Published: 1-03-2011, 17:39

Alternative schools - American Education

Primary and secondary schools offering unique, custom-designed and often experimental educational programs designed sometimes for gifted students but most often associated with high-risk students with behavioral, emotional, physical or intellectual problems. The number of publicly funded alternative schools has declined sharply in recent years, from a high of 2,860 in the 1984–85 school year to well under 1,000 by 1995. There are several reasons for the decline. Simple economics forced some school districts to move alternative school programs into conventional public schools. Free-standing alternative schools are far costlier than conventional schools. Normally limited to about 200 students, they offer each student a faculty advisor, with each advisor seldom responsible for more than about a dozen students. Pupil-teacher ratios are half those of conventional public schools.
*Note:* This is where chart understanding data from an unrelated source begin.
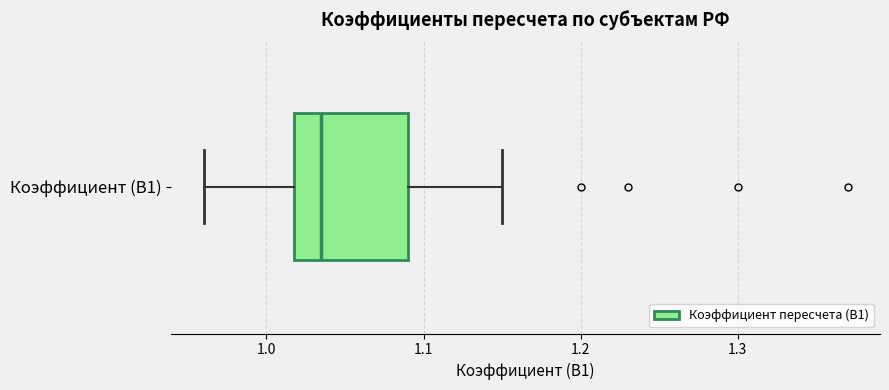

Where does the right whisker of the box for Коэффициент (В1) end on the x-axis? The values are not printed on the chart, so give them approximately, as read against the axis.

1.15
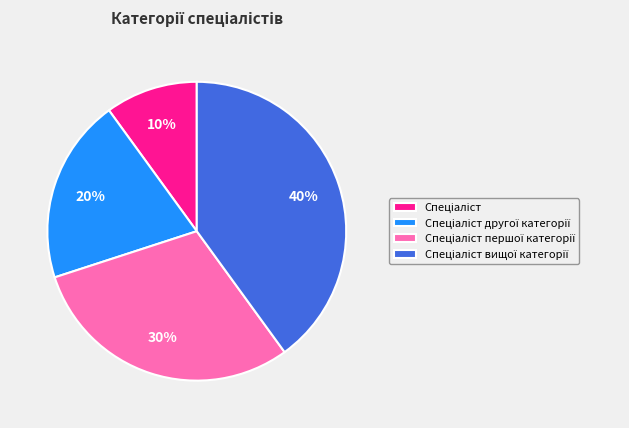

Is there a majority slice in this chart?

No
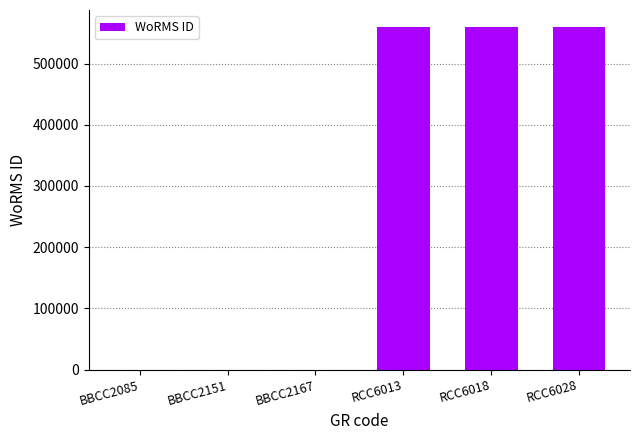

The value at BBCC2151 is 0. True or false?

True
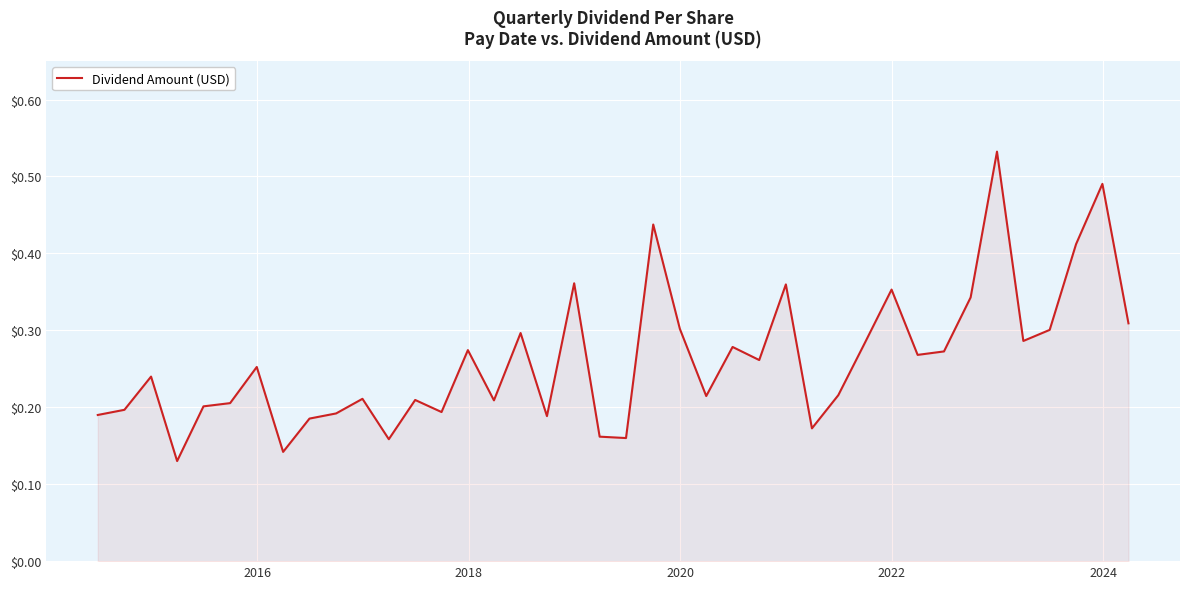

Is this an area chart (filled region under the line)?

Yes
Another reason for the decline in the number of alternative schools was enactment of the Education for All Handicapped Children Act, a 1975 federal law that forced all U.S. public schools to guarantee all children, including the physically, intellectually and emotionally handicapped, “free and appropriate” public school education. The law allows such children to attend regular classes in conventional public schools with ordinary students and thus avoid the stigma often associated with attending alternative schools. Most alternative schools still operating are either special schools for exceptionally talented students in art, music, science or mathematics, or for students so severely disabled physically or emotionally that they cannot function in a conventional school setting.
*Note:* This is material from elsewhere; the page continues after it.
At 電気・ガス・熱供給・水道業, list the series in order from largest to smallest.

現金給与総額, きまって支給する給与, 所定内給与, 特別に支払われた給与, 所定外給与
Pedagogical techniques at alternative schools for high-risk students vary as widely as the individual personalities and disabilities of the students. Some alternative schools combine instruction with flexible attendance policies that permit students to work. Others provide continuing, intensive, individual help to potential dropouts whose diminished language ability has made school a site of constant failure.
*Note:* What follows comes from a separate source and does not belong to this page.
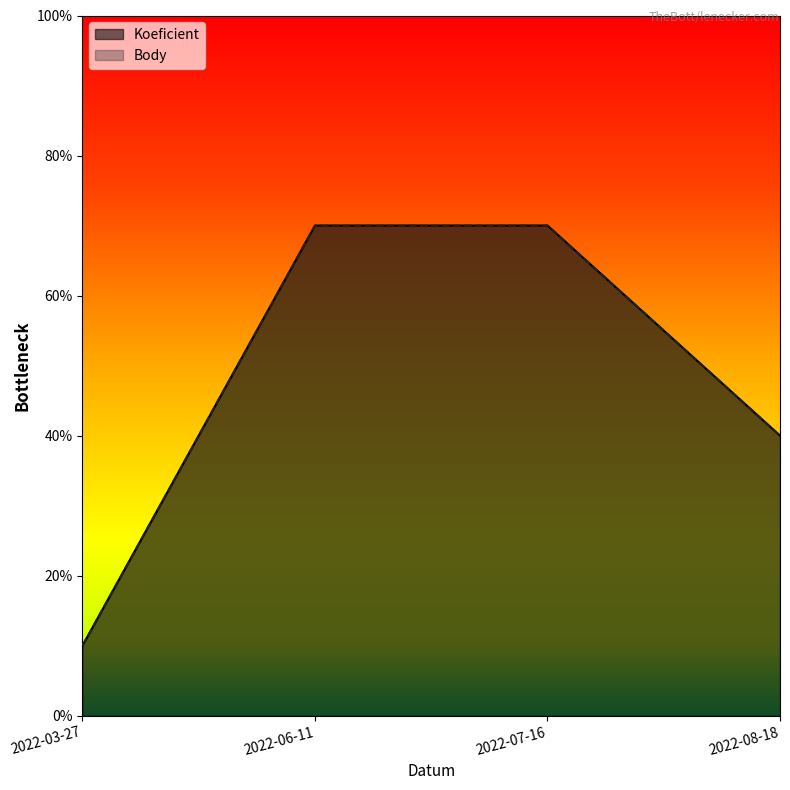

Is the value of Koeficient at 2022-06-11 greater than the value of Body at 2022-03-27?

Yes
One experimental program called Citiesin- School links social services to public school education in Atlanta, Houston, New York and other cities. Backed by public and private funding, Cities-in-School assigns each high-risk student a professional counselor from a public or private agency to monitor the student’s school work and school attendance and to provide continuing, long-term counseling. Much of the criticism leveled at alternative schools, however, derives from the flexibility and lack of standardization in alternative-school education. Lack of standardization has prevented many schools from earning accreditation.